Problem to solve:
Take the entries below and print only the lines from the one with "an IHC photomicrograph" through the one with "tumor cells of", exactly as they stand, both ends included.

[Dataset records]
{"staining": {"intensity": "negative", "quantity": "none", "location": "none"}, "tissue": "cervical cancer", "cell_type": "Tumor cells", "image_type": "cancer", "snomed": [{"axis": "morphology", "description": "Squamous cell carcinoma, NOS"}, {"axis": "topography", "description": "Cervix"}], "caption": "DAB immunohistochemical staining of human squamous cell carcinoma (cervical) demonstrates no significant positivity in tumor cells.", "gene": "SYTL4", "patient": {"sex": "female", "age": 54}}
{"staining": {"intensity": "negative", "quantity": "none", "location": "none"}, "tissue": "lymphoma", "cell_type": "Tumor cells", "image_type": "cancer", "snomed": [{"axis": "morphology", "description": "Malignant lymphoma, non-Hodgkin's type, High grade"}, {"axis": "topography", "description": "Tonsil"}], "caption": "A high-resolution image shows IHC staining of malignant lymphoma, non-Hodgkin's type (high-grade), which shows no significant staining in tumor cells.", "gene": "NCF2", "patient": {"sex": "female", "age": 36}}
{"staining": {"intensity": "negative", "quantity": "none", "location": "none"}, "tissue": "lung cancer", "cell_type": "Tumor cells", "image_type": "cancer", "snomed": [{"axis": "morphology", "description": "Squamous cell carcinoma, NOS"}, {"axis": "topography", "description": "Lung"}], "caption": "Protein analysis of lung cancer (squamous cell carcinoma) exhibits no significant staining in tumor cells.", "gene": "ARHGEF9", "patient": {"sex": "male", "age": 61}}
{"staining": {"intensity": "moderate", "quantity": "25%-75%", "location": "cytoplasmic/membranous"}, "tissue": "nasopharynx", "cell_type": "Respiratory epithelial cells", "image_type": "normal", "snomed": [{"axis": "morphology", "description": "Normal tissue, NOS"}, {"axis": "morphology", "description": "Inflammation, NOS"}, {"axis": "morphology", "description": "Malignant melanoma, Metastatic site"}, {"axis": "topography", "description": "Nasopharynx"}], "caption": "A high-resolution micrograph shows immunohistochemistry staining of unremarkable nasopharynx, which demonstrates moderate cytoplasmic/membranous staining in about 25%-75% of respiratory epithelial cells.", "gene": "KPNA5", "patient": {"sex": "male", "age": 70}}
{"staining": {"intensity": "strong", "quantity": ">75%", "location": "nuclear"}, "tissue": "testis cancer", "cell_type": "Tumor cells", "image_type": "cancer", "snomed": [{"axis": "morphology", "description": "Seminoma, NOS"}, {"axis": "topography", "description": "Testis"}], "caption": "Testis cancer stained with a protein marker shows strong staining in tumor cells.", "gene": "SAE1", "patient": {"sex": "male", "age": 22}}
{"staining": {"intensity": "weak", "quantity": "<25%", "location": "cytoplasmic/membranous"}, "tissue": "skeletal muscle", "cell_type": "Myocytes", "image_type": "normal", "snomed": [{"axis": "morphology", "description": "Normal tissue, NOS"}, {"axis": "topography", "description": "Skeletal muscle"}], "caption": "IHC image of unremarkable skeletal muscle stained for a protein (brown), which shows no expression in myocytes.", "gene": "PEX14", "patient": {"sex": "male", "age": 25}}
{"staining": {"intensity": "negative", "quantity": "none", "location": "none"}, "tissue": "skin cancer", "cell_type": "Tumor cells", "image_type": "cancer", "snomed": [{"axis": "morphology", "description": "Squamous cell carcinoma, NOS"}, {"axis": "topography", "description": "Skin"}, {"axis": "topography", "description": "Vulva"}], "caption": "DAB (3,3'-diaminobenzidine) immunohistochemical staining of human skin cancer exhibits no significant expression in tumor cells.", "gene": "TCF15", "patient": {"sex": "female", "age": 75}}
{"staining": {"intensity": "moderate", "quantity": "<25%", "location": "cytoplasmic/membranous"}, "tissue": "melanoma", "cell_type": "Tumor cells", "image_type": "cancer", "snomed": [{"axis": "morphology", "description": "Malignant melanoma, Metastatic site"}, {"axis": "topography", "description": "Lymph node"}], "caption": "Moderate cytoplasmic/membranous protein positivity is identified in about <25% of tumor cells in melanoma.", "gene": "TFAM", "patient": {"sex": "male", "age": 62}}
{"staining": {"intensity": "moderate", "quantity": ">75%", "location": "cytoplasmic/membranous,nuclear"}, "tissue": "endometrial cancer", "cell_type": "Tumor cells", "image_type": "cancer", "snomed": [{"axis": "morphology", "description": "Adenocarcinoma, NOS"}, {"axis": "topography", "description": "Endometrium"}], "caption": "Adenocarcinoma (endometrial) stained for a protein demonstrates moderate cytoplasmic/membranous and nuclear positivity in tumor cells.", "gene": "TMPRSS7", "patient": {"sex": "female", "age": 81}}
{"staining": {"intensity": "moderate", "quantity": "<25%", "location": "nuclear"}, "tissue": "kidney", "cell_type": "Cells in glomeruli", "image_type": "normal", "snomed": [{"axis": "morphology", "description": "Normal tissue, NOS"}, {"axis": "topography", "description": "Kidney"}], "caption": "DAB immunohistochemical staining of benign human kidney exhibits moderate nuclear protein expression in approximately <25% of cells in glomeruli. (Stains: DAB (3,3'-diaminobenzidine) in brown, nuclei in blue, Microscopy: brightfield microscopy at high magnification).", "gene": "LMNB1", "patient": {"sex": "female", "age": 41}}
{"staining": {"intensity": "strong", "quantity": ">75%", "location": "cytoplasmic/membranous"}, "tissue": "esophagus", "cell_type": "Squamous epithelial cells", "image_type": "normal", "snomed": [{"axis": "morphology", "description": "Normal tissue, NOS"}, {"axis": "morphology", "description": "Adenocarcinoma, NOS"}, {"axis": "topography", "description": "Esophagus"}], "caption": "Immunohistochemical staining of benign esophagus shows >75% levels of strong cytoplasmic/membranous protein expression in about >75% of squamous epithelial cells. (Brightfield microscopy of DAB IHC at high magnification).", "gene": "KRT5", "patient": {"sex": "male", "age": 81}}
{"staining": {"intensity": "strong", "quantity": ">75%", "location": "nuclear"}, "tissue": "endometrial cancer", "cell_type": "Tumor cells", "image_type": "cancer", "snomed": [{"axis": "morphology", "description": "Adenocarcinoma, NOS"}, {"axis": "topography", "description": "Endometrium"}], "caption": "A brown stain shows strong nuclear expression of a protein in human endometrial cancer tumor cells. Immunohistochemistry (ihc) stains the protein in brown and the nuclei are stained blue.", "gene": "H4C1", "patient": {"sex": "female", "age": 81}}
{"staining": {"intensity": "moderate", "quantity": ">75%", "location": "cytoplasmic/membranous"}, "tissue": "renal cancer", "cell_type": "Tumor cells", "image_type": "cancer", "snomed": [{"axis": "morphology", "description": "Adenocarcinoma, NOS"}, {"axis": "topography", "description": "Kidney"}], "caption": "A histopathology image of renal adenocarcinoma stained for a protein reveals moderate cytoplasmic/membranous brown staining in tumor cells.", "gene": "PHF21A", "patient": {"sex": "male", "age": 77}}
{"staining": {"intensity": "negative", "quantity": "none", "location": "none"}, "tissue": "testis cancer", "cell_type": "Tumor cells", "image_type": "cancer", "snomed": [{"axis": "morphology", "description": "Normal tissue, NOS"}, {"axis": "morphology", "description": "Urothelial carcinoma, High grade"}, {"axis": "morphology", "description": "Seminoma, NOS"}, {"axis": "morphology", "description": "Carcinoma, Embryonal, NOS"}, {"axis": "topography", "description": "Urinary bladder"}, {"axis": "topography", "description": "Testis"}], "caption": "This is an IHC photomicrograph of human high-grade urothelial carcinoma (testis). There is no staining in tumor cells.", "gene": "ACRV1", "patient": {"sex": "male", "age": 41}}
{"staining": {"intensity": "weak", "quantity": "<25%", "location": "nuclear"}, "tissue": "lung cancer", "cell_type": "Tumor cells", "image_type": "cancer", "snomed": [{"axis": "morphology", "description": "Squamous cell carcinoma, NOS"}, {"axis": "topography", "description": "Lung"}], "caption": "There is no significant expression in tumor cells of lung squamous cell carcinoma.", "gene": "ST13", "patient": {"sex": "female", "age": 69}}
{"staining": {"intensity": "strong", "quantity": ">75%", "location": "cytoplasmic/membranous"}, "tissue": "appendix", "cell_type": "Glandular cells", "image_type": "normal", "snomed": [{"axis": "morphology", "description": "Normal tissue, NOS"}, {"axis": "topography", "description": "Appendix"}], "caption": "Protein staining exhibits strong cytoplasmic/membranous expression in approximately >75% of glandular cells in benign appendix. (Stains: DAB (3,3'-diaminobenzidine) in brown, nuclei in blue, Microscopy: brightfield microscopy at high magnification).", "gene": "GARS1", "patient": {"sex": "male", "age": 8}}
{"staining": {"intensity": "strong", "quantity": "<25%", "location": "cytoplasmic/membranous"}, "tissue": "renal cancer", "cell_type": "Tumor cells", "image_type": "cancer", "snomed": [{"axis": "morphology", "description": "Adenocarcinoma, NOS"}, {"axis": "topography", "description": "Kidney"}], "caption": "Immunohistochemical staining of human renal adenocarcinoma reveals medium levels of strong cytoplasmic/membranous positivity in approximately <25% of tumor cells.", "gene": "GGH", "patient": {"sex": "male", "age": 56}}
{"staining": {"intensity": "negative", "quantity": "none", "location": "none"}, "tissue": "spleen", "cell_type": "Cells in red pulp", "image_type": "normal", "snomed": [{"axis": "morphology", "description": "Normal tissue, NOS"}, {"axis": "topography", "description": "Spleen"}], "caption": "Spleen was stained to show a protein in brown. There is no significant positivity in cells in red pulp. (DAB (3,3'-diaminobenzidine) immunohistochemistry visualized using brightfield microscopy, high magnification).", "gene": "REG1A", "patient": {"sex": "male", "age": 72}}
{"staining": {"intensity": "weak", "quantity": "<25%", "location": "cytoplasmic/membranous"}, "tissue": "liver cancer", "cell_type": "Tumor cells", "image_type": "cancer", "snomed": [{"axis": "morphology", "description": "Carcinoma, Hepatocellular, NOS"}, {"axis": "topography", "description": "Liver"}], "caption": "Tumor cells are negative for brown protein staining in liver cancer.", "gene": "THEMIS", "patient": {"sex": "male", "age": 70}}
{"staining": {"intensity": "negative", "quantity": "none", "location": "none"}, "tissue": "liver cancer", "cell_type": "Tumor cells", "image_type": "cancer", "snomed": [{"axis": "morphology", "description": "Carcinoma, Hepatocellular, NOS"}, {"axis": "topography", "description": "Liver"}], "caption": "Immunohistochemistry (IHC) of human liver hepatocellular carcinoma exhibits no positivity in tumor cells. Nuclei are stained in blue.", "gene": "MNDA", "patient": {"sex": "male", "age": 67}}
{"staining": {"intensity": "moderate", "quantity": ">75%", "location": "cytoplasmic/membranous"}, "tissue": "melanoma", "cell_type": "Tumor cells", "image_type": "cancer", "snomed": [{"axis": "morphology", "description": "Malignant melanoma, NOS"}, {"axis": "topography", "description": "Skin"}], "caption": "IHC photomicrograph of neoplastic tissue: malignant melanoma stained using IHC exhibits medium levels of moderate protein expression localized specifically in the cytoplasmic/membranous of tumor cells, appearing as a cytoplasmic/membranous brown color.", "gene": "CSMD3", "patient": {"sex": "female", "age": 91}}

Solution below:
{"staining": {"intensity": "negative", "quantity": "none", "location": "none"}, "tissue": "testis cancer", "cell_type": "Tumor cells", "image_type": "cancer", "snomed": [{"axis": "morphology", "description": "Normal tissue, NOS"}, {"axis": "morphology", "description": "Urothelial carcinoma, High grade"}, {"axis": "morphology", "description": "Seminoma, NOS"}, {"axis": "morphology", "description": "Carcinoma, Embryonal, NOS"}, {"axis": "topography", "description": "Urinary bladder"}, {"axis": "topography", "description": "Testis"}], "caption": "This is an IHC photomicrograph of human high-grade urothelial carcinoma (testis). There is no staining in tumor cells.", "gene": "ACRV1", "patient": {"sex": "male", "age": 41}}
{"staining": {"intensity": "weak", "quantity": "<25%", "location": "nuclear"}, "tissue": "lung cancer", "cell_type": "Tumor cells", "image_type": "cancer", "snomed": [{"axis": "morphology", "description": "Squamous cell carcinoma, NOS"}, {"axis": "topography", "description": "Lung"}], "caption": "There is no significant expression in tumor cells of lung squamous cell carcinoma.", "gene": "ST13", "patient": {"sex": "female", "age": 69}}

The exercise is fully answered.